Reputation: 14717
I am doing a website. Many pages depend on Javascript. At this moment, I have individual Javascript files (many are quite large) for respective pages. The following is an example for one individual Javascript file for a particular page (suppose this page has <body id="page_1">
):
$('#id_1').click(function(e) {
...
});
$('#id_2').click(function(e) {
...
});
....
$('#id_N').click(function(e) {
...
});
...
//there can be many functions like this one
function abc() {
}
For website performance, I am going to combine all these individual Javascript files into one file. Before doing this, I am going to wrap each Javascript file to make it only applicable to its target page in the following way (adding an IF statement):
if ($('#page_1').length > 0) {
$('#id_1').click(function(e) {
...
});
$('#id_2').click(function(e) {
...
});
....
$('#id_N').click(function(e) {
...
});
...
//there can be many functions like this one
function abc() {
}
}
I think this can help in three ways in case of a combined Javascript file:
Am I right in these points?
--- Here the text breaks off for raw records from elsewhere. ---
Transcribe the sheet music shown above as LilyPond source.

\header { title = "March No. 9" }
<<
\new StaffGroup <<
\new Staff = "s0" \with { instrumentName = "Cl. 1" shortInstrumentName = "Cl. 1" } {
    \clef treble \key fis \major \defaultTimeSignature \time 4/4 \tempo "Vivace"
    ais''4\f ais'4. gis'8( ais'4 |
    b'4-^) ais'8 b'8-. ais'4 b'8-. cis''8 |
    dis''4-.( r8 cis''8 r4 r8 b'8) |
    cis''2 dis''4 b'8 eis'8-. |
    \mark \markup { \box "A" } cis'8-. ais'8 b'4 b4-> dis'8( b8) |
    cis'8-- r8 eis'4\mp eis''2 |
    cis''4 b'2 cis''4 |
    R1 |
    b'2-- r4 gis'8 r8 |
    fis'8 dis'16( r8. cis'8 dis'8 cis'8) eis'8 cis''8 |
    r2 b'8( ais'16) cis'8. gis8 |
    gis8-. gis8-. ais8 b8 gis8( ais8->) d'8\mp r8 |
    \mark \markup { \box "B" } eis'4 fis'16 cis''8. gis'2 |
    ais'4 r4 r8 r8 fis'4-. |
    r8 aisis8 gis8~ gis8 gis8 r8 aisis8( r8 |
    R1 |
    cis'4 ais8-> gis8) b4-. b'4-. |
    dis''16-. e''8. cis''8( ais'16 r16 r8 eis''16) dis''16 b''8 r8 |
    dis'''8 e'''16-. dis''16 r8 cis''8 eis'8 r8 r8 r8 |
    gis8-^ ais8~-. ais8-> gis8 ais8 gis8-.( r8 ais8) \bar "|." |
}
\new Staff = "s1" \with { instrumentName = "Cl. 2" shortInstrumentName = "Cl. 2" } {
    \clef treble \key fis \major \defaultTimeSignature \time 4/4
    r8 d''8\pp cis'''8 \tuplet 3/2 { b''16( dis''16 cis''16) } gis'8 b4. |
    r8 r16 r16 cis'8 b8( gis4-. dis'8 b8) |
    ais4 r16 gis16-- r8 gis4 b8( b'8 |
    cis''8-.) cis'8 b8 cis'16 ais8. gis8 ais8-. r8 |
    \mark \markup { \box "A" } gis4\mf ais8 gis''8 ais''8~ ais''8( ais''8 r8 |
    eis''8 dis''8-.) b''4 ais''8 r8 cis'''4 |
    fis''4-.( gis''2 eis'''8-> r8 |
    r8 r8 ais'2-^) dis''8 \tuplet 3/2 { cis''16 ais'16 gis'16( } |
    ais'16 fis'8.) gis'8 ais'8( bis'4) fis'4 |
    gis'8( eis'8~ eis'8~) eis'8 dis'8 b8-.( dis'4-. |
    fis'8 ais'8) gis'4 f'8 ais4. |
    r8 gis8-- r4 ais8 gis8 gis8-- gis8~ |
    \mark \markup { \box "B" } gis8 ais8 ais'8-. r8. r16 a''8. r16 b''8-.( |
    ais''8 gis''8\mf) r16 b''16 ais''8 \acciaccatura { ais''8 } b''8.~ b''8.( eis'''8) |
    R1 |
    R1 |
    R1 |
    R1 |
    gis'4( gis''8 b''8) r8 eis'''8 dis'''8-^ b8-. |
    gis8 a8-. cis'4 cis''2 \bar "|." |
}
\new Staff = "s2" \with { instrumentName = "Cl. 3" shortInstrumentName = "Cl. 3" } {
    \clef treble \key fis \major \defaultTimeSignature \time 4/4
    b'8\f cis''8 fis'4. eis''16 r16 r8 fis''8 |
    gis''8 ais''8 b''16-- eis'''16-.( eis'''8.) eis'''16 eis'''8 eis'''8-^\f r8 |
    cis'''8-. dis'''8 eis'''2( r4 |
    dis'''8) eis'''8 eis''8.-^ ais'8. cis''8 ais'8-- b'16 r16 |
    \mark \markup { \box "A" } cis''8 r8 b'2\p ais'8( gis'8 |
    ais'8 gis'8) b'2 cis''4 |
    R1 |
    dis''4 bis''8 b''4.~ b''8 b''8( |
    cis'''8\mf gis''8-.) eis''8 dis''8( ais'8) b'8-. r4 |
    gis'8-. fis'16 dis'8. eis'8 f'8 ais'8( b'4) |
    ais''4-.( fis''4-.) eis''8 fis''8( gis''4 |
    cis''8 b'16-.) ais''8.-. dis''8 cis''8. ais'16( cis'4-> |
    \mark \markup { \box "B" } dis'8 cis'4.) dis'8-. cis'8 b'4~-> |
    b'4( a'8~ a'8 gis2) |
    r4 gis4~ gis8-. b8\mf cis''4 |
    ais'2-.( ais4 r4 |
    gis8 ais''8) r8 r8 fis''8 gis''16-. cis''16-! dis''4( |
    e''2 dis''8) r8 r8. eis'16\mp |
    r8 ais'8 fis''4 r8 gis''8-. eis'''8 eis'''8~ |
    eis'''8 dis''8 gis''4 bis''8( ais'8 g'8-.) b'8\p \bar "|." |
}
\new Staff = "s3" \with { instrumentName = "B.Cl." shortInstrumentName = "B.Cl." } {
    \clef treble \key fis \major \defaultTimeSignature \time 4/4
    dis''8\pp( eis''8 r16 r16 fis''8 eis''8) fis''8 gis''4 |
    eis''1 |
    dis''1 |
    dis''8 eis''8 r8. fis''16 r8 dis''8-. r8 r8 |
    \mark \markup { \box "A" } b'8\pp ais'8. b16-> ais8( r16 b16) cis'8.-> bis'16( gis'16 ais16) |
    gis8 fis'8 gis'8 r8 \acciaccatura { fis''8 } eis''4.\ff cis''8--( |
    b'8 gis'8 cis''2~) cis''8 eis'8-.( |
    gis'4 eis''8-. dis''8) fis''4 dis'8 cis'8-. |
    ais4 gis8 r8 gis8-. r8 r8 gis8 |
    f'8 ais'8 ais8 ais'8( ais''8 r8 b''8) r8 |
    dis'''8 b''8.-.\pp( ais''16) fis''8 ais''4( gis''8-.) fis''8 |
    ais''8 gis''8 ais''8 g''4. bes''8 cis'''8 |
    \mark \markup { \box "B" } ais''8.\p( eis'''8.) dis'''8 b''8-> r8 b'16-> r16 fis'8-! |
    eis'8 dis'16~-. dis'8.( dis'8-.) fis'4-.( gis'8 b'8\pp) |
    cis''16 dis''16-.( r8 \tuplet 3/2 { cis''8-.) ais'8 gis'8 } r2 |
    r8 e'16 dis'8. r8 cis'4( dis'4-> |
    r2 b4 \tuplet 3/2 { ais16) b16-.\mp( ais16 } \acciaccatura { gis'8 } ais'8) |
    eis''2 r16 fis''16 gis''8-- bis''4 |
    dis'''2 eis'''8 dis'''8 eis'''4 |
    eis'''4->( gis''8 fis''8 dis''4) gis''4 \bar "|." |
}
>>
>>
Hope to hear from experts out there so that I can do the right thing.
Thanks and regards.
Upvotes: 0
Views: 31
Reputation: 67388
#1 and #2 depends on your code, but about #3 it would be a small increase in loading speed, yes. Very, very small though since looking up selectors is blazing fast and if the selector doesn't match anything, all functions applied on it won't execute.